Besides, Bukola wasn’t a spoilt brat. He painstakingly went through all the stages and proudly became a London trained medical doctor at age 25 in 1987. The learned men should tell his lordship that some people have more acumen than they have ‘honesty’ and ‘integrity’ and if given an opportunity to be head of state at 42, they will own far beyond N30 million, two or so inherited mud houses and some 250 heads of cattle at 72. In fact, they will own the whole world.

If for any reason all of these fail to sway the tide, the legal team should simply submit the clincher: Nothing is stolen if nothing is missing. I mean, if a large chunk of the resources of the Kwara State government has not been announced stolen, the search for a thief of Kwara resources is most curious. It is perhaps, the reason the phrasal, ‘witch-hunting’- as if government in Nigeria is populated by witches and wizards – keeps dropping any time Bukola opens his mouth to comment on his travails.

Let me quickly add that this was one of the strong arguments of Chief James Ibori while standing trial in a London court. He couldn’t have stolen so much from a Delta State government that had not declared anything missing. Ibori was just unfortunate to have been taken to the court of an obstinate judge who went beyond the given circumstances to invent a piece of jurisprudence called ‘reasonable suspicion.’

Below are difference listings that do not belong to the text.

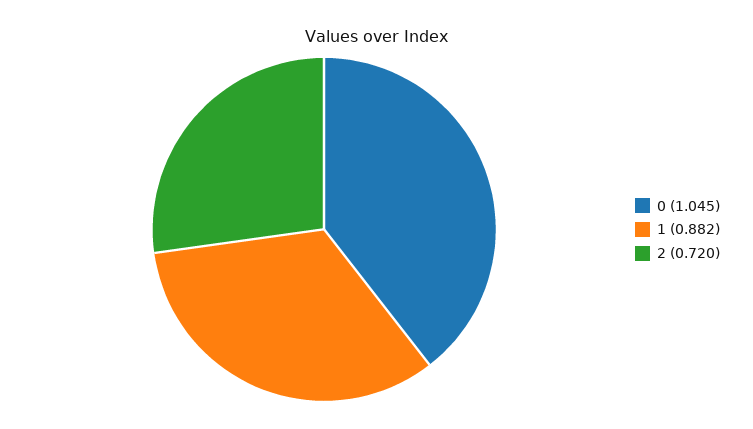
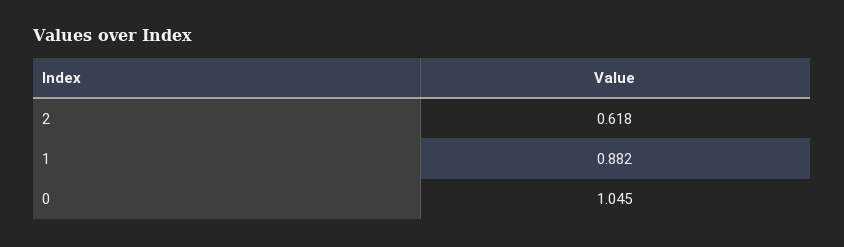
  {
    "0": 1.045,
    "1": 0.882,
-   "2": 0.72
+   "2": 0.618
  }

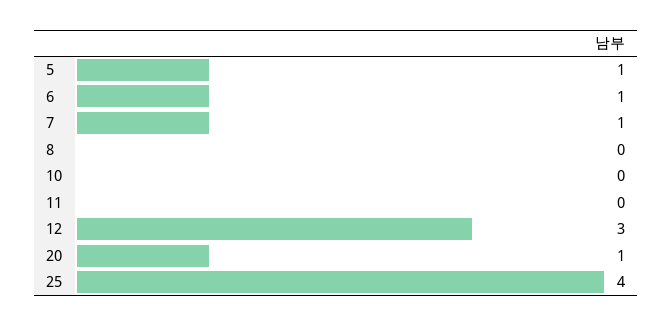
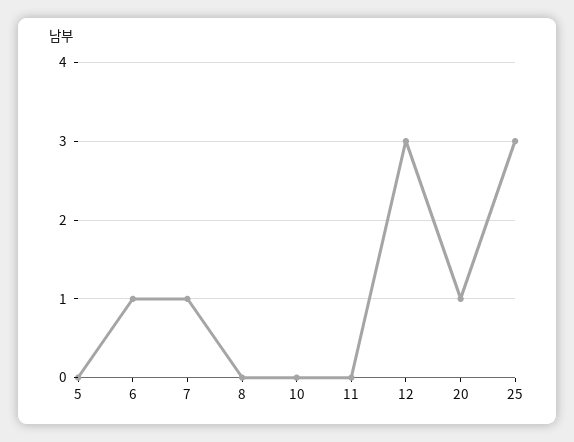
  {
-   "5": 1,
+   "5": 0,
    "6": 1,
    "7": 1,
    "8": 0,
    "10": 0,
    "11": 0,
    "12": 3,
    "20": 1,
-   "25": 4
+   "25": 3
  }

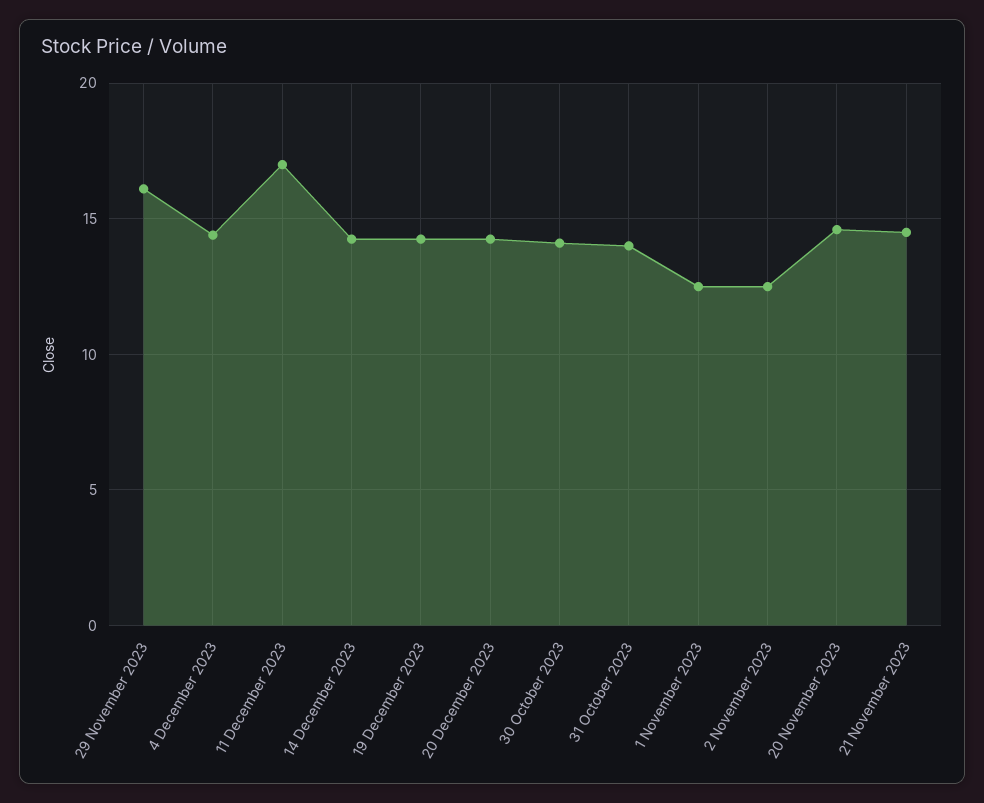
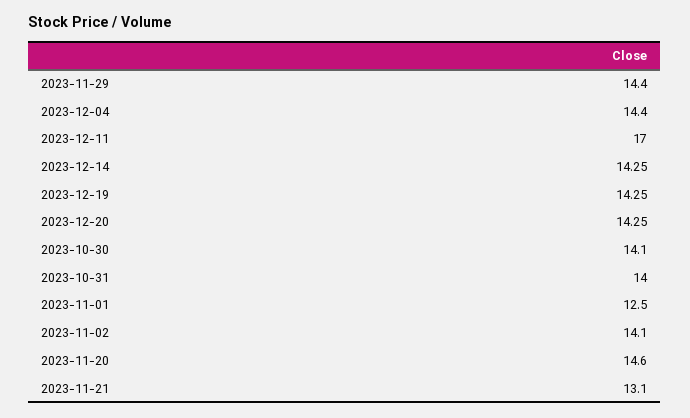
  {
-   "29 November 2023": 16,
+   "29 November 2023": 14.4,
    "4 December 2023": 14.4,
    "11 December 2023": 17,
    "14 December 2023": 14.25,
    "19 December 2023": 14.25,
    "20 December 2023": 14.25,
    "30 October 2023": 14.1,
    "31 October 2023": 14,
    "1 November 2023": 12.5,
-   "2 November 2023": 12.5,
+   "2 November 2023": 14.1,
    "20 November 2023": 14.6,
-   "21 November 2023": 14.5
+   "21 November 2023": 13.1
  }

It meant if at time ‘X’, the accused was so poor as to lift items in a London shop and then became stupendously rich as to buy close to a whole street in London at point ‘Y’, the onus was still on him to prove the lucrative mega deals that he had cut, outside being the governor of Delta State, in the intervening years, between time ‘X’ and ‘Y’, that created the big turnaround in his fortunes. The rest is now history, as they say.

Regarding Bukola, the well paid SANs should know how to present this point of ‘no loss, no stealing’ to make it look and sound different from what happened in London. Nothing more is required on my part.

If per adventure all the legal gymnastics fail to add up to solution, Bukola should then sideline his legal team and deploy his Weapon of Mass Destruction (WMD). He should rally the National Assembly to begin a different type of war to be called ‘War For Democracy.’ A legislative joint committee should be instituted to look into the activities of the executive since May 29, not for anything as such, but just to be sure that, in the all-consuming euphoria to enforce change, none of the cherished tenets of democracy has been wittingly breached.

There must have been breaches anyhow. President Buhari’s refusal to appoint a cabinet is one. Also, some of his non cabinet appointments are in breach of the Constitution, which recommends legislative approval before such can come into effect. The President has garnered more flight hours globetrotting since May 29 than the busiest British Airways pilot; meaning he has been mainly absent from his duty post at Aso Rock. He has also been spending big, bailing out distressed state governments outside appropriation.

These allegations and other possible moves of the legislators, such as proposing to amend the laws establishing the Code of Conduct Bureau and Code of Conduct Tribunal, shall in the main, touch off a loud noise about impeachment of the President. That will automatically introduce new excitement in the ongoing political narrative. Something like ‘War For Democracy’ may evolve to break the monotony of the refrain of ‘War Against Corruption.’ It is good for democracy.

And if Bukola is by any means moved by the spirit to pay the usual one billion naira for this expert counsel, he should pay same to the bail-out account to help pay salaries of civil servants in Kwara, Osun and other states. I rest my case!